Evidence for the incompatibility of adaptive mutations. Replicons were generated carrying both the highly adaptive NS5B mutation at position 2884 and either all four mutations in NS3 or one of the given mutations in NS4B, NS5A, or NS5B found in the SfiI fragment of clone 9-13F. About 4 weeks after transfection into naive Huh-7 cells, they were fixed and stained with Coomassie brilliant blue. The result obtained after transfection of the parental replicon rep5B/Gly2884 is shown on the top, and results obtained with the combination mutants are shown below. Note that in several independent experiments, no or only one colony was obtained with the combination of the highly adaptive NS5B and NS5A mutations (2884 R→G and 2163 E→G).

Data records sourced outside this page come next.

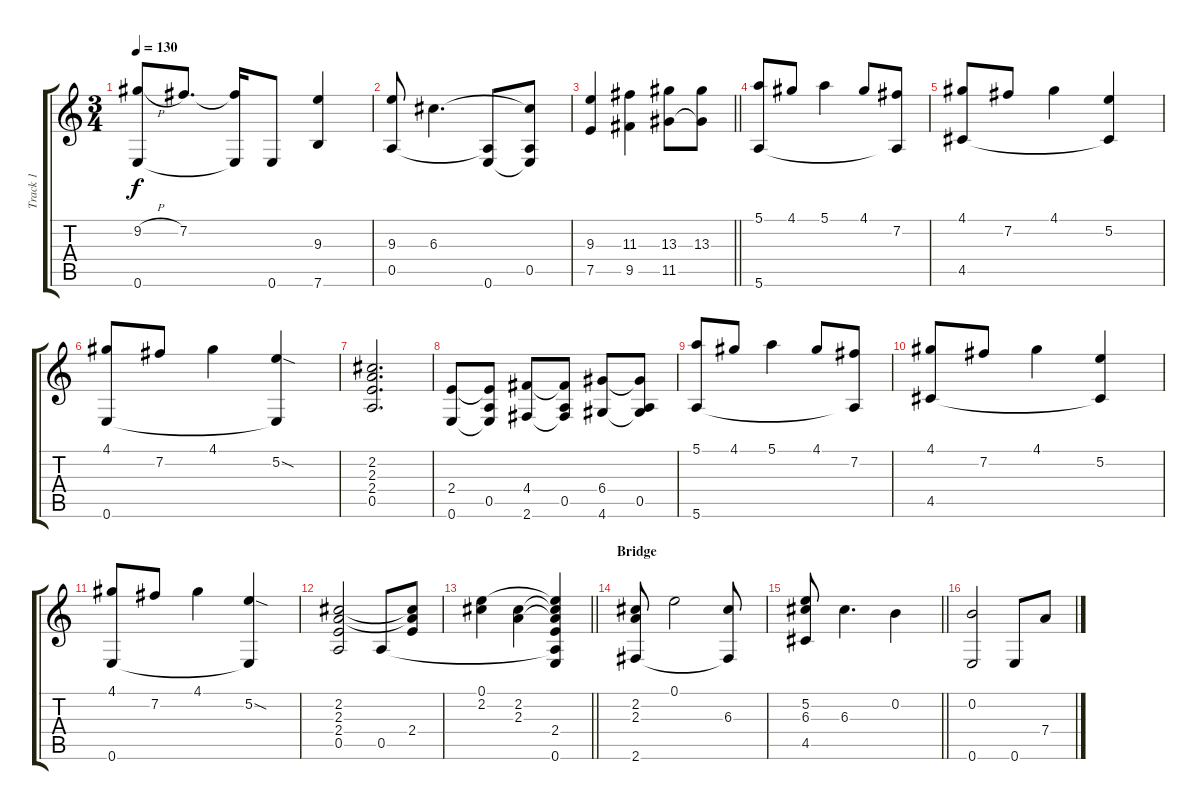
\track ("Track 1" "Track 1") {instrument acousticguitarsteel}
\staff {score tabs}
\tuning (E4 B3 G3 D3 A2 E2) {hide}
\ts (3 4)
\tempo 130
\clef g2
\ks c
(9.2{h} 0.6).8{dy f} 7.2.8{d} (7.2{t} 0.6{t}).16 0.6.8 (9.3 7.6).4 |
(9.3 0.5).8 6.3.4{d} (0.5{t} 0.6).8 (6.3{t} 0.5 0.6{t}).8 |
\barLineRight lightlight
(9.3 7.5).4 (11.3 9.5).4 (13.3 11.5).8 (13.3 11.5{t}).8 |
(5.1 5.6).8 4.1.8 5.1.4 4.1.8 (7.2 5.6{t}).8 |
(4.1 4.5).8 7.2.8 4.1.4 (5.2 4.5{t}).4 |
(4.1 0.6).8 7.2.8 4.1.4 (5.2{sod} 0.6{t}).4 |
(2.2 2.3 2.4 0.5).2{d} |
(2.4 0.6).8 (2.4{t} 0.5 0.6{t}).8 (4.4 2.6).8 (4.4{t} 0.5 2.6{t}).8 (6.4 4.6).8 (6.4{t} 0.5 4.6{t}).8 |
(5.1 5.6).8 4.1.8 5.1.4 4.1.8 (7.2 5.6{t}).8 |
(4.1 4.5).8 7.2.8 4.1.4 (5.2 4.5{t}).4 |
(4.1 0.6).8 7.2.8 4.1.4 (5.2{sod} 0.6{t}).4 |
(2.2 2.3 2.4 0.5).2 0.5.8 (2.2{t} 2.3{t} 2.4).8 |
\barLineRight lightlight
(0.1 2.2).4 (2.2 2.3).4 (0.1{t} 2.2{t} 2.3{t} 2.4 0.5{t} 0.6).4 |
\section ("" "Bridge")
(2.2 2.3 2.6).8 0.1.2 (6.3 2.6{t}).8 |
\barLineRight lightlight
(5.2 6.3 4.5).8 6.3.4{d} 0.2.4 |
(0.2 0.6).2 0.6.8 7.4.8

A summary of these results is given in Table 3.

FIG. 8

Location of adaptive mutations in the three-dimensional structures of the NS3 helicase (A) and the NS5B RdRp (B). The three domains of the NS3 helicase are color coded according to Kim et al. (32). The two residues altered in the adapted replicons are located on the surface of the molecule, and they are given in ball-and-stick representation. The three-dimensional structure of the NS5B RdRp as viewed from the front is shown in panel B, and individual domains (thumb, palm, and fingers) are marked with different colors. The palm subdomain located at the base is closed on either side by the fingers and thumb subdomains and at the back by the loops. The arginine residue replaced by glycine with the adapted replicon is given in ball-and-stick representation.